Residu “New Media” dan Urgensi Jihad Literasi Melawan Provokasi

Residu “New Media” dan Urgensi Jihad Literasi Melawan Provokasi

- in Narasi
1278
0

Kemunculan new media (media baru) terutama internet dan media sosial dengan segenap turunannya telah mengubah nyaris seluruh praktik hidup manusia. Tidak terkecuali dalam hal proses produksi, distribusi dan konsumsi informasi di tengah masyarakat. Pra revolusi digital yang ditandai dengan belum ditemukannya teknologi internet, akses masyarakat terhadap informasi nisbi bisa dikatakan terbatas. Publik hanya mengandalkan media massa arusutama (mainstream) mulai dari radio, koran, televisi, dan sejenisnya untuk mendapatkan informasi.

Revolusi digital mengubah kondisi tersebut. Jejaring internet dan media sosial melahirkan masyarakat baru yang disebut oleh sosiolog Manuel Castels sebagai “network society” (masyarakat jaringan). Yakni masyarakat yang saling terkoneksi, berinteraksi, dan bertukar informasi dalam jaringan maya. Revolusi digital barangkali ialah puncak modernisme yang bertumpu pada nalar sains. Disrupsi analog ke digital yang melahirkan berbagai inovasi seperti Internet of Things (IoT) dan Artificial Intellegece (AI) alias kecerdasan buatan harus diakui telah membuat kehidupan manusia selangkah lebih maju.

Namun, hal itu bukannya tidak menyisakan residu persoalan. Media baru yang hari ini telah menjadi bagian tidak terpisahkan dari kehidupan manusia nyatanya juga menghadirkan dampak negatif. Dalam satu dekade belakangan ini, internet dan media sosial telah menjadi inkubator penyebaran hoaks, fitnah dan ujaran kebencian. Hal itu kian diperparah dengan maraknya politik identitas dan populisme konservatif yang belakangan mewabah di sebagian besar wilayah dunia.

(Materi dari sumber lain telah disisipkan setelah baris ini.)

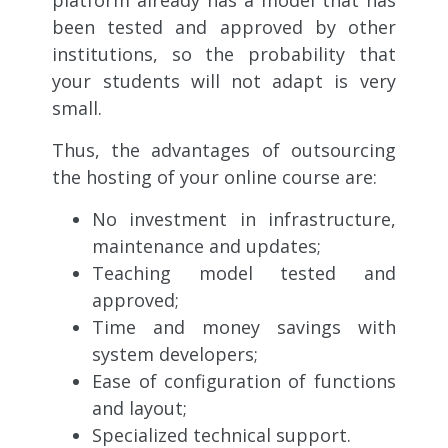
been tested and approved by other
institutions, so the probability that
your students will not adapt is very
small.
Thus, the advantages of outsourcing
the hosting of your online course are:
No investment in infrastructure,
maintenance and updates;
Teaching model tested and
approved;
Time and money savings with
system developers;
Ease of configuration of functions
and layout;
Specialized technical support.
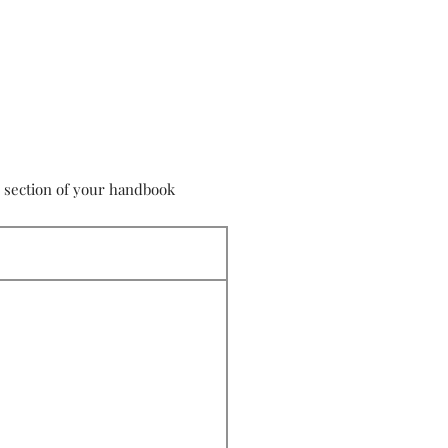
s section of your handbook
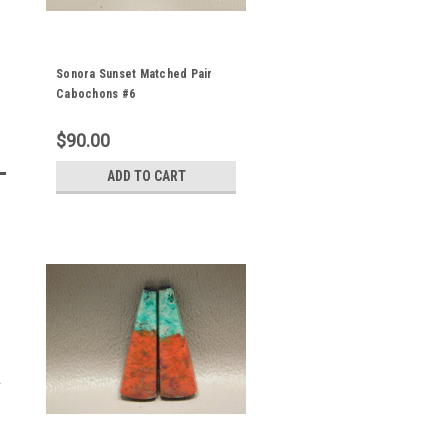
Sonora Sunset Matched Pair
Cabochons #6
$90.00
ADD TO CART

Bagi kita yang akrab dengan internet dan media sosial, ujaran kebencian, hoaks dan fitnah barangkali telah menjadi menu wajib yang terpaksa dinikmati ketika kita membuka laman medsos. Banjir informasi yang berkelindan dengan propaganda dan provokasi itu membuat publik kesulitan menarik garis demarkasi antara fakta, opini dan hoaks. Semua bersilang-sengkarut dan centang-perenang membentuk labirin yang menyesatkan dan menipu. Situasi ini pun tidak jarang melahirkan friksi di tengah masyarakat yang jika tidak segera ditangani berpotensi menyulut konflik lebih besar.

Peran Individu dan Komunitas dalam Jihad Melawan Provokasi

Kita patut mengapresiasi kerja pemerintah yang beberapa tahun terakhir gencar memberantas hoaks, fitnah dan ujaran kebencian di kanal medsos dan internet. Ribuan akun media sosial dan situs penyebar hoaks dan provokasi diberangis. Puluhan bahkan ratusan orang dijerat hukum pidana atas tindakan ujaran kebencian atau penyebaran hoaks di ranah digital. Namun, upaya itu belum sepenunya berhasil menganulir masifnya penyebaran hoaks dan provokasi di dunia maya. Ibarat pepatah lama, mati satu, tumbuh seribu. Begitulah gambaran pemberantasan hoaks dan provokasi di dunia digital.

Barangkali benar ungkapan Fareed Zakaria dalam sebuah kolomnya di majalah Newsweekyang mengatakan bahwa hoaks dan provokasi di media sosial mustahil bisa diberantas seluruhnya, kecuali kita menutup akses publik pada media tersebut. Namun, menurut Zakaria menutup akses internet dan media sosial ialah pelanggaran serius terhadap kebebasan publik sekaligus ancaman terhadap prinsip demokrasi. Praktik demikian itu ibaratnya seperti menangkap tikus di lumbung padi namun dengan membakar seluruh lumbung. Zakaria menuturkan, hal yang bisa kita lakukan ialah menumbuhkan literasi digital agar publik bisa mengidentifikasi, menyeleksi sekaligus bersikap bijak terhadap setiap konten yang beredar di dunia maya.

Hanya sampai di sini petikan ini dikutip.